Saturday, September 05, 2009

Death Paintings by Dario Argento


What would happen if Bonnard decided to paint the Texas Chainsaw Massacre? The result might be something like Dario Argento’s Suspiria, a cult classic dating from the mid 1970s. The average horror movie has, as its foundation, two elements: death and the revelation of secrets. Suspiria expands upon this to include two other key elements: space and color. Ultimately, it is Argento’s use of space and color that lifts Suspiria out of the realm of the banal and into the realm of art. The most stunning cinematographic moments in the movie seem to revolve around corpses and death scenes; Argento crafts gorgeous “death paintings” from gore, blood, and lurid lighting. He also repeatedly evokes Poe’s Masque of the Red Death. In short, this movie is a visual feast, and almost every shot has a painterly quality. So much so, actually, that (for me at least) it’s a little hard to take in all at once. The only criticism I have of this gem is that it sags in the middle. But it would be pretty hard to beat either the first or the last fifteen minutes for pure ambience, gorgeousness, tension, and death painting ecstasy.
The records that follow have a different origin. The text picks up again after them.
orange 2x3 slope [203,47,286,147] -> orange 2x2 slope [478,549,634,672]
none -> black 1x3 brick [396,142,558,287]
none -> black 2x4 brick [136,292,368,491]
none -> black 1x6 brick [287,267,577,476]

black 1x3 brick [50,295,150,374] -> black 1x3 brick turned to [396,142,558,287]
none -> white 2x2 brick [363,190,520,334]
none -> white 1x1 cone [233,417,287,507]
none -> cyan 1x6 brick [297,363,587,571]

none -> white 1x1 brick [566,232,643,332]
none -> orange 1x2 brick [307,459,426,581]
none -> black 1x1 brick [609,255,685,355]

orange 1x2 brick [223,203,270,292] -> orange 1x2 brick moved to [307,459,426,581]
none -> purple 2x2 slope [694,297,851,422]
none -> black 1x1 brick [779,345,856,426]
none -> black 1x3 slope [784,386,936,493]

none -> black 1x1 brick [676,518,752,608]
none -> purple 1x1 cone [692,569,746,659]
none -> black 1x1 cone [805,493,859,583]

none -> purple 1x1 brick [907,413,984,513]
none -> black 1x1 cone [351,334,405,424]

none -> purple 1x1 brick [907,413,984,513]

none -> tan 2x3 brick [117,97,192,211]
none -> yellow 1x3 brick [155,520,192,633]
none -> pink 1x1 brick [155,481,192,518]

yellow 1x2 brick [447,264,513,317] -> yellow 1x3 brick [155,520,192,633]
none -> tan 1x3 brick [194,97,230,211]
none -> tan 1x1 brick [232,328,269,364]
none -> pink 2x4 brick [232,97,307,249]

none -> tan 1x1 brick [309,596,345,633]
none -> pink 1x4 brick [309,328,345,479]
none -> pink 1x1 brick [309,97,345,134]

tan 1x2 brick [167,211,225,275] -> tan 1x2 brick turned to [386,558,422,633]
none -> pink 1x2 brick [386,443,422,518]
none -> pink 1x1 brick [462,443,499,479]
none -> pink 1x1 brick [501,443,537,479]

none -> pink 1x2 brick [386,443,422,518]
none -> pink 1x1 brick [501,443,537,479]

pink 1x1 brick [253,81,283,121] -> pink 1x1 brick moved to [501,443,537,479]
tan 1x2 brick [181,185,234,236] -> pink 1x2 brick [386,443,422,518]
Tuesday, September 01, 2009

John Carpenter's The Thing


I'm not sure why I seem to be going through a horror movie fetish. Is it the horror of dealing with insurance companies? Is horror built into the Zeitgeist of 2009? And will someone please tell me where good horror poetry is being written (besides Philadelphia)? In any case, John Carpenter's The Thing is a classic of the genre. Kurt Russell gives a riveting performance as MacReady, a true hero in a genre that produces few true heroes (unless you want to valorize Jason Vorhees). The story involves courage, reserve, and deep strength; it transcends some of the movie's garish special effects. What I am trying to do now, in the Apps and in the autobiographical books, is to write poems (short and long) that deliver the same frisson. Why can't our poems be more like movies? In 2009, I think it is a question worth looking into.